Acho que precisamos de apoio de nossos grandes pensadores de política. Como trazer ao centro da política o duelo entre grandes cosmovisões, utopias, filosofias ao centro, superando esta hegemonia absoluta de uma visão utilitária, produtivista e consumista, assentada na propriedade e acumulação privada, sem limites? Enfim, como fazer com que o duelo esquerda-direita volte a ser o motor da humanidade nos dias de hoje?

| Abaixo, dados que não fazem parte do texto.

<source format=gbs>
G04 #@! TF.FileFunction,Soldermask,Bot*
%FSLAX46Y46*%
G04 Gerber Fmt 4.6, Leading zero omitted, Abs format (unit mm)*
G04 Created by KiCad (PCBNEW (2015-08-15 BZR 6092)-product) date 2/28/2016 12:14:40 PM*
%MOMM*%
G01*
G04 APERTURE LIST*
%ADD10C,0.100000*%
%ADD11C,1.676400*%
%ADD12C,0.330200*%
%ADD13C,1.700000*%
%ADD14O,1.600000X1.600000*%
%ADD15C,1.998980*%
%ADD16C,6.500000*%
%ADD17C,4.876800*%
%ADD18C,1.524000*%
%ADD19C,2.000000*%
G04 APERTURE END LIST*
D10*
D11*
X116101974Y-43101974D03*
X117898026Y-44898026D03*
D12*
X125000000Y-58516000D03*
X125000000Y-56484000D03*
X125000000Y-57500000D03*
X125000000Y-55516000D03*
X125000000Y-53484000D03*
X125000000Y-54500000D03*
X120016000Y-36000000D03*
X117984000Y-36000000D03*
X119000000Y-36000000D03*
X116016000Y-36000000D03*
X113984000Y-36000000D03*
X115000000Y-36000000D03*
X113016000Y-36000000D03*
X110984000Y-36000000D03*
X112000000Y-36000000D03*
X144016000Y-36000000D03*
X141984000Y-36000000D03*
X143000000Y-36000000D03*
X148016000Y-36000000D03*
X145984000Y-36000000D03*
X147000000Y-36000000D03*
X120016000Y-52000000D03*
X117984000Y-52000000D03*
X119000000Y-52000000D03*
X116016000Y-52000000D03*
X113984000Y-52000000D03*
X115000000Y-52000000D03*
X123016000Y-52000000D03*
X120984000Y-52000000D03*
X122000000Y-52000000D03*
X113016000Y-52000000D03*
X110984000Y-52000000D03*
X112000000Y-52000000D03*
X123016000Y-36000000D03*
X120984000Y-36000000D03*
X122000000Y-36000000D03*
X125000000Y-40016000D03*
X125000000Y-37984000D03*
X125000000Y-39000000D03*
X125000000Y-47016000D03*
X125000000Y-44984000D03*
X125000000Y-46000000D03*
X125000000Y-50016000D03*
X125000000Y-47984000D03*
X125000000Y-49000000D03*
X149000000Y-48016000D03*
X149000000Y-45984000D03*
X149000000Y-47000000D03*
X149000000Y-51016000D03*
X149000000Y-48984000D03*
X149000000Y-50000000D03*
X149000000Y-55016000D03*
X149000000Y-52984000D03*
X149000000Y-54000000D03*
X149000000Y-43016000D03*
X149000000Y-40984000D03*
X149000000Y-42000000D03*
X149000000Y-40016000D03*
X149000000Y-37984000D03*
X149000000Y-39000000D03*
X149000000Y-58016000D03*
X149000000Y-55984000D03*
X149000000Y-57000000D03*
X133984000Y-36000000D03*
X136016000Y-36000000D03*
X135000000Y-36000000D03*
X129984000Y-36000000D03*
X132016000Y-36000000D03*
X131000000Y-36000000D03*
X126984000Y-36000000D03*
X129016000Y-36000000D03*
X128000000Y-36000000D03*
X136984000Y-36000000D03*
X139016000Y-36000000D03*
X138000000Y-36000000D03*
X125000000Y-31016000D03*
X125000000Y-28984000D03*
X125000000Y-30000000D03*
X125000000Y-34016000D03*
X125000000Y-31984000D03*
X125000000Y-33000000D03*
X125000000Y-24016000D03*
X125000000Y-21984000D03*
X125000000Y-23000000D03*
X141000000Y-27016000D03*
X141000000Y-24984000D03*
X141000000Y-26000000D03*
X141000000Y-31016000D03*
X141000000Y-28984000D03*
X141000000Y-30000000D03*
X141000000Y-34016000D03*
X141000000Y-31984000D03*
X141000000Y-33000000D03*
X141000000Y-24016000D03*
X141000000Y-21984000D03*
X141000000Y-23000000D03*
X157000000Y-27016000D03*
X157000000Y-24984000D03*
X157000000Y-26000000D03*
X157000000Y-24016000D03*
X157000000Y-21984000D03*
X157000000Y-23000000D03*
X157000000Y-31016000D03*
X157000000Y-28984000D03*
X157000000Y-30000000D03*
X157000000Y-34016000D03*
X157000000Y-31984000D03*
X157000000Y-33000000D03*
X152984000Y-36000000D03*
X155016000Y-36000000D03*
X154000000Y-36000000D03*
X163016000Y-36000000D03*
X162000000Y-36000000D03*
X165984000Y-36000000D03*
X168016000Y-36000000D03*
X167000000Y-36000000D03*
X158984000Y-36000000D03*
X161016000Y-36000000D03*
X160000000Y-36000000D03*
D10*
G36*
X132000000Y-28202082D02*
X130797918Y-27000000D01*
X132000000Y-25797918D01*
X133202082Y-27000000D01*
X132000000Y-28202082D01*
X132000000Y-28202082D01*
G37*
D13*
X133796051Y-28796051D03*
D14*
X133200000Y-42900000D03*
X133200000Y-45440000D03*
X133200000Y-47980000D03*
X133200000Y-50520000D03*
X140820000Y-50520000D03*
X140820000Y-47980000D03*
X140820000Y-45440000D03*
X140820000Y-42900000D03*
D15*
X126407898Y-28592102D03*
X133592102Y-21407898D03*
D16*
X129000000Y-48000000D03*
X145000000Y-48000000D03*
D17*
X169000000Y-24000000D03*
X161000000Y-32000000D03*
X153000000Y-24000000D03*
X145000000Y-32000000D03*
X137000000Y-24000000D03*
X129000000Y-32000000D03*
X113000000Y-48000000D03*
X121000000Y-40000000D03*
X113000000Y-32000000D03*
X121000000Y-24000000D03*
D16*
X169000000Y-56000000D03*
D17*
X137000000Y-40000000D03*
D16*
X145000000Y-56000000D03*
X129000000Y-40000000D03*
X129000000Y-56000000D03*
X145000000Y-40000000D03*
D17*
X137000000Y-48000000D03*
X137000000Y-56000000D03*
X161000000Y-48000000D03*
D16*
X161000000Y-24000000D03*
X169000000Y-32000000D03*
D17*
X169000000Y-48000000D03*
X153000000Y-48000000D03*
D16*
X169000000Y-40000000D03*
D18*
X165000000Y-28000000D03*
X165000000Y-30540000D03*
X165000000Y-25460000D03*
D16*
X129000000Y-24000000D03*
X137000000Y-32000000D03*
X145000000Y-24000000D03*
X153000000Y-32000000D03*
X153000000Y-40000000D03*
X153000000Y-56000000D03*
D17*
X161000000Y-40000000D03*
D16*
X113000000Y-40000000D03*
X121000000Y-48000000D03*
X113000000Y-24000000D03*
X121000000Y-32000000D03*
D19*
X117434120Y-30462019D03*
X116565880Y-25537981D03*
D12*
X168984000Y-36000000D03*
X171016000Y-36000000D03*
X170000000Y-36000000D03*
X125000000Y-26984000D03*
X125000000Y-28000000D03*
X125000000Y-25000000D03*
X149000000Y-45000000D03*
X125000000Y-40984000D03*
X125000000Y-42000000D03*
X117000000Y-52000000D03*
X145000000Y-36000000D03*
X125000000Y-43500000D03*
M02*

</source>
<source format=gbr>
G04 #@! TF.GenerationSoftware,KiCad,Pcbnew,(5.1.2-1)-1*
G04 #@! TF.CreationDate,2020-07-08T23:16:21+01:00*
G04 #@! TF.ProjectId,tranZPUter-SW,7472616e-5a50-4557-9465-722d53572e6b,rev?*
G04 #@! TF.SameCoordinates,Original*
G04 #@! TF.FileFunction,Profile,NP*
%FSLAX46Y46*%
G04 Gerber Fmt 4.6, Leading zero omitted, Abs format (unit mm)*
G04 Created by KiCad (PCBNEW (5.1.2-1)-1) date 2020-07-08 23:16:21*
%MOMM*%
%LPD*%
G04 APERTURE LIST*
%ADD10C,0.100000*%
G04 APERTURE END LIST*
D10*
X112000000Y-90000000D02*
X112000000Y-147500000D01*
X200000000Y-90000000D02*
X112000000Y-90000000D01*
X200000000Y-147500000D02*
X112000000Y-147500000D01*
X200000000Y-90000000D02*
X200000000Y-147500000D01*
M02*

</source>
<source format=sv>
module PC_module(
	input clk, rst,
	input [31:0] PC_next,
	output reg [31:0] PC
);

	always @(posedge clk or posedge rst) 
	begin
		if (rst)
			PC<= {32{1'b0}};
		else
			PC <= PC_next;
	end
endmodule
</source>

Assumo abertamente que meu grande mestre de filosofia e política, até hoje, é o italiano Antônio Gramsci, falecido na prisão do fascista Mussolini que tentou e não conseguiu encarcerar as sua capacidade de pensar as ideias que pensava. Segundo Gramsci, é no seio da sociedade civil que se dá a disputa fundamental de hegemonia, transformando o senso comum em bom senso, capaz de estrategicamente dar sentido ao coletivo, sempre um bloco histórico de forças sociais diversas que precisam de ideias e propostas como cimento agregador e sentido de vida. Isto vale tanto para a esquerda como para a direita, com uma diferença: a esquerda tende a trilhar o caminho de unir em torno a ideias de outro mundo, buscando aqueles grupos deixados de lado ou subordinados e explorados pelo mundo em que vivemos; a direita, pelo contrário, tende a por no centro interesses comuns de forças que compartem ideias de manutenção de sua situação de privilégios como bases agregadoras.

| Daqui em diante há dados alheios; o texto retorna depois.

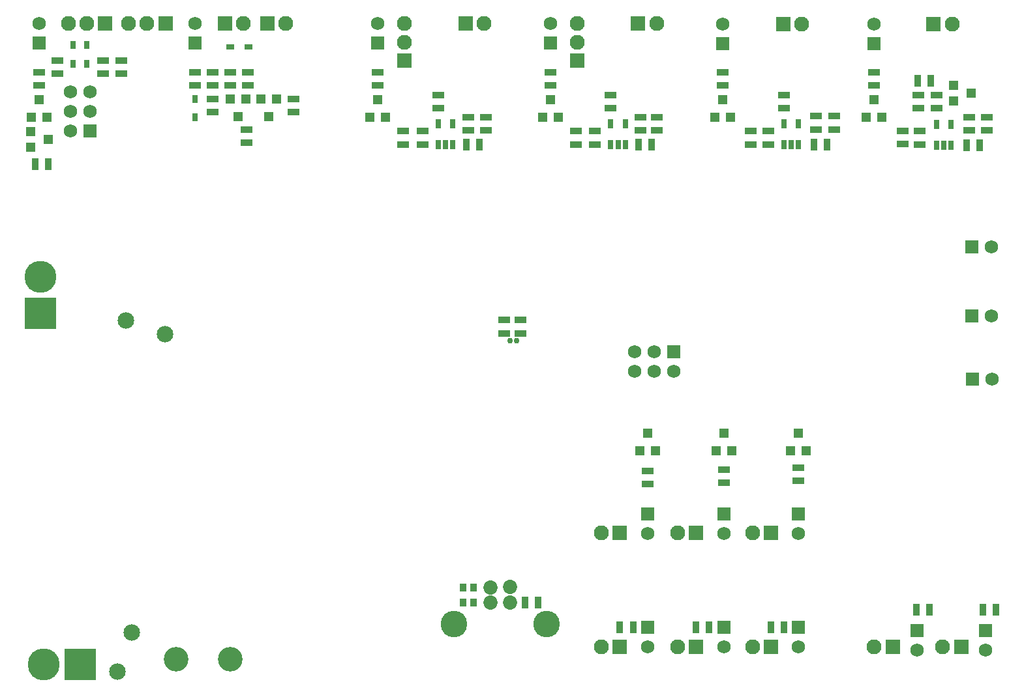
<source format=gbs>
G04*
G04 #@! TF.GenerationSoftware,Altium Limited,Altium Designer,18.1.9 (240)*
G04*
G04 Layer_Color=16711935*
%FSLAX44Y44*%
%MOMM*%
G71*
G01*
G75*
%ADD48R,0.9524X1.5024*%
%ADD50R,1.5024X0.9524*%
%ADD51R,1.1684X1.1684*%
%ADD52R,1.0024X0.7524*%
%ADD53R,1.1684X1.1684*%
%ADD65R,0.7524X1.0024*%
%ADD72C,1.7526*%
%ADD73R,1.7526X1.7526*%
%ADD74C,2.1524*%
%ADD75R,4.1524X4.1524*%
%ADD76C,4.1524*%
%ADD77C,1.9524*%
%ADD78R,1.9524X1.9524*%
%ADD79C,1.8524*%
%ADD80C,3.4524*%
%ADD81R,1.7526X1.7526*%
%ADD82R,1.9524X1.9524*%
%ADD83R,4.1524X4.1524*%
%ADD84C,0.1524*%
%ADD85C,3.2004*%
%ADD86C,0.7524*%
%ADD114R,0.9024X1.0524*%
%ADD115R,0.7400X1.1900*%
D48*
X989000Y98000D02*
D03*
X1006000D02*
D03*
X891500D02*
D03*
X908500D02*
D03*
X793000D02*
D03*
X810000D02*
D03*
X669500Y130000D02*
D03*
X686500D02*
D03*
X1281000Y121000D02*
D03*
X1264000D02*
D03*
X1195000D02*
D03*
X1178000D02*
D03*
X1260250Y724968D02*
D03*
X1243250D02*
D03*
X1196500Y809000D02*
D03*
X1179500D02*
D03*
X1061500Y726000D02*
D03*
X1044500D02*
D03*
X834250Y726000D02*
D03*
X817250D02*
D03*
X610500Y726000D02*
D03*
X593500D02*
D03*
X50811Y700000D02*
D03*
X33811D02*
D03*
D50*
X308250Y744750D02*
D03*
Y727750D02*
D03*
X596250Y744500D02*
D03*
Y761500D02*
D03*
X557000Y773000D02*
D03*
Y790000D02*
D03*
X781000Y773000D02*
D03*
Y790000D02*
D03*
X619000Y761500D02*
D03*
Y744500D02*
D03*
X511730Y726000D02*
D03*
Y743000D02*
D03*
X478550Y802500D02*
D03*
Y819500D02*
D03*
X820000Y744500D02*
D03*
Y761500D02*
D03*
X760815Y726000D02*
D03*
Y743000D02*
D03*
X702550Y802500D02*
D03*
Y819500D02*
D03*
X536815Y726000D02*
D03*
Y743000D02*
D03*
X735730Y726000D02*
D03*
Y743000D02*
D03*
X287000Y819500D02*
D03*
Y802500D02*
D03*
X264000D02*
D03*
Y819500D02*
D03*
X369000Y767860D02*
D03*
Y784860D02*
D03*
X1123000Y802500D02*
D03*
Y819500D02*
D03*
X986000Y726000D02*
D03*
Y743000D02*
D03*
X1006000Y773000D02*
D03*
Y790000D02*
D03*
X926000Y802500D02*
D03*
Y819500D02*
D03*
X963000Y726000D02*
D03*
Y743000D02*
D03*
X928000Y303500D02*
D03*
Y286500D02*
D03*
X1025000Y305500D02*
D03*
Y288500D02*
D03*
X829000Y301500D02*
D03*
Y284500D02*
D03*
X664000Y497500D02*
D03*
Y480500D02*
D03*
X643000D02*
D03*
Y497500D02*
D03*
X1182000Y726000D02*
D03*
Y743000D02*
D03*
X1160000Y726500D02*
D03*
Y743500D02*
D03*
X1180000Y790000D02*
D03*
Y773000D02*
D03*
X1204000D02*
D03*
Y790000D02*
D03*
X1246000Y744000D02*
D03*
Y761000D02*
D03*
X1269000D02*
D03*
Y744000D02*
D03*
X1071000Y762500D02*
D03*
Y745500D02*
D03*
X1047250D02*
D03*
Y762500D02*
D03*
X841000Y761500D02*
D03*
Y744500D02*
D03*
X310000Y819500D02*
D03*
Y802500D02*
D03*
X241000D02*
D03*
Y819500D02*
D03*
X264000Y784860D02*
D03*
Y767860D02*
D03*
X146000Y818000D02*
D03*
Y835000D02*
D03*
X122000D02*
D03*
Y818000D02*
D03*
X63000Y835000D02*
D03*
Y818000D02*
D03*
X39000Y802500D02*
D03*
Y819500D02*
D03*
D51*
X928000Y350860D02*
D03*
X917840Y328000D02*
D03*
X938160D02*
D03*
X829000Y350860D02*
D03*
X818840Y328000D02*
D03*
X839160D02*
D03*
X1025000Y350860D02*
D03*
X1014840Y328000D02*
D03*
X1035160D02*
D03*
X1123000Y784000D02*
D03*
X1112840Y761140D02*
D03*
X1133160D02*
D03*
X926000Y784000D02*
D03*
X915840Y761140D02*
D03*
X936160D02*
D03*
X702550Y784000D02*
D03*
X692390Y761140D02*
D03*
X712710D02*
D03*
X478550Y784000D02*
D03*
X468390Y761140D02*
D03*
X488710D02*
D03*
X297160Y762000D02*
D03*
X307320Y784860D02*
D03*
X287000D02*
D03*
X337000Y762000D02*
D03*
X347160Y784860D02*
D03*
X326840D02*
D03*
X39000Y784000D02*
D03*
X28840Y761140D02*
D03*
X49160D02*
D03*
D52*
X287000Y853000D02*
D03*
X311000D02*
D03*
D53*
X1248860Y792160D02*
D03*
X1226000Y802320D02*
D03*
Y782000D02*
D03*
X50811Y732160D02*
D03*
X27951Y742320D02*
D03*
Y722000D02*
D03*
D65*
X83000Y831000D02*
D03*
Y855000D02*
D03*
X241000Y760860D02*
D03*
Y784860D02*
D03*
X101000Y855000D02*
D03*
Y831000D02*
D03*
D72*
X812000Y456000D02*
D03*
X837400Y430600D02*
D03*
Y456000D02*
D03*
X862800Y430600D02*
D03*
X812000D02*
D03*
X1268000Y68600D02*
D03*
X1179000D02*
D03*
X1025000Y220001D02*
D03*
X928000D02*
D03*
X829000D02*
D03*
X1025000Y72599D02*
D03*
X928000D02*
D03*
X829000D02*
D03*
X702550Y882720D02*
D03*
X1275400Y592841D02*
D03*
X1276400Y420681D02*
D03*
X1275400Y503001D02*
D03*
X241000Y882720D02*
D03*
X926000Y882000D02*
D03*
X1123000D02*
D03*
X39000Y882720D02*
D03*
X105400Y794020D02*
D03*
X80000Y768620D02*
D03*
X105400D02*
D03*
X80000Y743220D02*
D03*
Y794020D02*
D03*
X478550Y882720D02*
D03*
D73*
X862800Y456000D02*
D03*
X1250000Y592841D02*
D03*
X1251000Y420681D02*
D03*
X1250000Y503001D02*
D03*
D74*
X202500Y479000D02*
D03*
X151500Y497000D02*
D03*
X159000Y91500D02*
D03*
X141000Y40500D02*
D03*
D75*
X40681Y506332D02*
D03*
D76*
Y553332D02*
D03*
X45000Y50000D02*
D03*
D77*
X101000Y882720D02*
D03*
X77000D02*
D03*
X1212000Y72599D02*
D03*
X616550Y882720D02*
D03*
X840550D02*
D03*
X965000Y221000D02*
D03*
X868000D02*
D03*
X769000D02*
D03*
X965000Y72599D02*
D03*
X868000D02*
D03*
X769000D02*
D03*
X513550Y858720D02*
D03*
Y882720D02*
D03*
X737550Y858720D02*
D03*
Y882720D02*
D03*
X304000D02*
D03*
X359000D02*
D03*
X1029000Y882000D02*
D03*
X1224000D02*
D03*
X179000Y882720D02*
D03*
X155000D02*
D03*
X1123000Y72599D02*
D03*
D78*
X125000Y882720D02*
D03*
X1236000Y72599D02*
D03*
X592550Y882720D02*
D03*
X816550D02*
D03*
X989000Y221000D02*
D03*
X892000D02*
D03*
X793000D02*
D03*
X989000Y72599D02*
D03*
X892000D02*
D03*
X793000D02*
D03*
X280000Y882720D02*
D03*
X335000D02*
D03*
X1005000Y882000D02*
D03*
X1200000D02*
D03*
X203000Y882720D02*
D03*
X1147000Y72599D02*
D03*
D79*
X650000Y150480D02*
D03*
X625000Y130000D02*
D03*
Y150000D02*
D03*
X650000Y130000D02*
D03*
D80*
X697700Y102900D02*
D03*
X577300D02*
D03*
D81*
X1268000Y94000D02*
D03*
X1179000D02*
D03*
X1025000Y245401D02*
D03*
X928000D02*
D03*
X829000D02*
D03*
X1025000Y97999D02*
D03*
X928000D02*
D03*
X829000D02*
D03*
X702550Y857320D02*
D03*
X241000D02*
D03*
X926000Y856600D02*
D03*
X1123000D02*
D03*
X39000Y857320D02*
D03*
X105400Y743220D02*
D03*
X478550Y857320D02*
D03*
D82*
X513550Y834720D02*
D03*
X737550D02*
D03*
D83*
X92000Y50000D02*
D03*
D84*
X217815Y651500D02*
D03*
X1067815D02*
D03*
X225000Y130000D02*
D03*
X1075000D02*
D03*
D85*
X287000Y57000D02*
D03*
X217150D02*
D03*
D86*
X658874Y471000D02*
D03*
X650000D02*
D03*
D114*
X603000Y130000D02*
D03*
X589000D02*
D03*
X603000Y150000D02*
D03*
X589000D02*
D03*
D115*
X1204000Y751968D02*
D03*
X1223000Y724968D02*
D03*
X1213500D02*
D03*
X1204000D02*
D03*
X1223000Y751968D02*
D03*
X1006000Y753000D02*
D03*
X1025000Y726000D02*
D03*
X1015500D02*
D03*
X1006000D02*
D03*
X1025000Y753000D02*
D03*
X781000D02*
D03*
X800000Y726000D02*
D03*
X790500D02*
D03*
X781000D02*
D03*
X800000Y753000D02*
D03*
X557000Y753000D02*
D03*
X576000Y726000D02*
D03*
X566500D02*
D03*
X557000D02*
D03*
X576000Y753000D02*
D03*
M02*

</source>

Hoje estamos diante da vitória histórica do “…monstro: o capitalismo globalizado e as suas monstruosas igualdades”, segundo Alain Badiou. Ao nível da política, da agenda e das decisões, os Estados no mundo inteiro dependem da visão que o “monstro” impõe às diferentes sociedades. O espaço da mídia, tradicional e das novas redes sociais, é dominado por corporações privadas, movidas acima de tudo pelo negócio e acumulação. Na prática, sabemos como isto funciona, basta ver o “ambiente” subjetivo propício a uma agenda política de desconstrução de direitos e políticas, como a que vem sendo praticada pelo corrupto e golpista governo Temer, tudo em nome de facilitar a expansão do “monstro” em terras brasileiras. A desigualdade se expande aceleradamente, junto com violência e assassinatos, com racismo e patriarcalismo. Esse governo subserviente ao grande capital, com apoio do Judiciário, criou até um preso político de grande simbolismo como alternativa a tudo isto, o nosso Lula.

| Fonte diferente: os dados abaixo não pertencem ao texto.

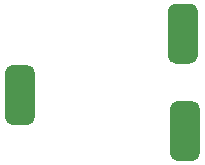
<source format=gbr>
%TF.GenerationSoftware,KiCad,Pcbnew,(5.1.9)-1*%
%TF.CreationDate,2021-12-20T22:20:38-08:00*%
%TF.ProjectId,MCL-102-2,4d434c2d-3130-4322-9d32-2e6b69636164,rev?*%
%TF.SameCoordinates,Original*%
%TF.FileFunction,Paste,Bot*%
%TF.FilePolarity,Positive*%
%FSLAX46Y46*%
G04 Gerber Fmt 4.6, Leading zero omitted, Abs format (unit mm)*
G04 Created by KiCad (PCBNEW (5.1.9)-1) date 2021-12-20 22:20:38*
%MOMM*%
%LPD*%
G01*
G04 APERTURE LIST*
G04 APERTURE END LIST*
%TO.C,J6*%
G36*
G01*
X145034000Y-111887000D02*
X145034000Y-108077000D01*
G75*
G02*
X145669000Y-107442000I635000J0D01*
G01*
X146939000Y-107442000D01*
G75*
G02*
X147574000Y-108077000I0J-635000D01*
G01*
X147574000Y-111887000D01*
G75*
G02*
X146939000Y-112522000I-635000J0D01*
G01*
X145669000Y-112522000D01*
G75*
G02*
X145034000Y-111887000I0J635000D01*
G01*
G37*
%TD*%
%TO.C,J3*%
G36*
G01*
X144856200Y-103632000D02*
X144856200Y-99822000D01*
G75*
G02*
X145491200Y-99187000I635000J0D01*
G01*
X146761200Y-99187000D01*
G75*
G02*
X147396200Y-99822000I0J-635000D01*
G01*
X147396200Y-103632000D01*
G75*
G02*
X146761200Y-104267000I-635000J0D01*
G01*
X145491200Y-104267000D01*
G75*
G02*
X144856200Y-103632000I0J635000D01*
G01*
G37*
%TD*%
%TO.C,J2*%
G36*
G01*
X133604000Y-105029000D02*
X133604000Y-108839000D01*
G75*
G02*
X132969000Y-109474000I-635000J0D01*
G01*
X131699000Y-109474000D01*
G75*
G02*
X131064000Y-108839000I0J635000D01*
G01*
X131064000Y-105029000D01*
G75*
G02*
X131699000Y-104394000I635000J0D01*
G01*
X132969000Y-104394000D01*
G75*
G02*
X133604000Y-105029000I0J-635000D01*
G01*
G37*
%TD*%
M02*

</source>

Insurgir-se ao nível do pensamento, do subjetivo e emocional, e da prática, deixando de lado o medo da luta por igualdade na diversidade, é o caminho incontornável para a esquerda no Brasil. Podemos não conseguir hoje e nem amanhã, mas é a condição para uma nova estratégia coletiva. Voltar a nos inspirar nas resistências e insurgências que pipocam à nossa volta, extraindo delas o bom senso alternativo que está no seu DNA de cidadania ativa. Estas são opções à nossa mão, nas trincheiras cidadãs, buscando a narrativa que dá sentido unitário e frontal, dialeticamente oposto ao capitalismo selvagem da globalização neoliberal. Basta acreditar no amanhã, outro amanhã. A vida segue.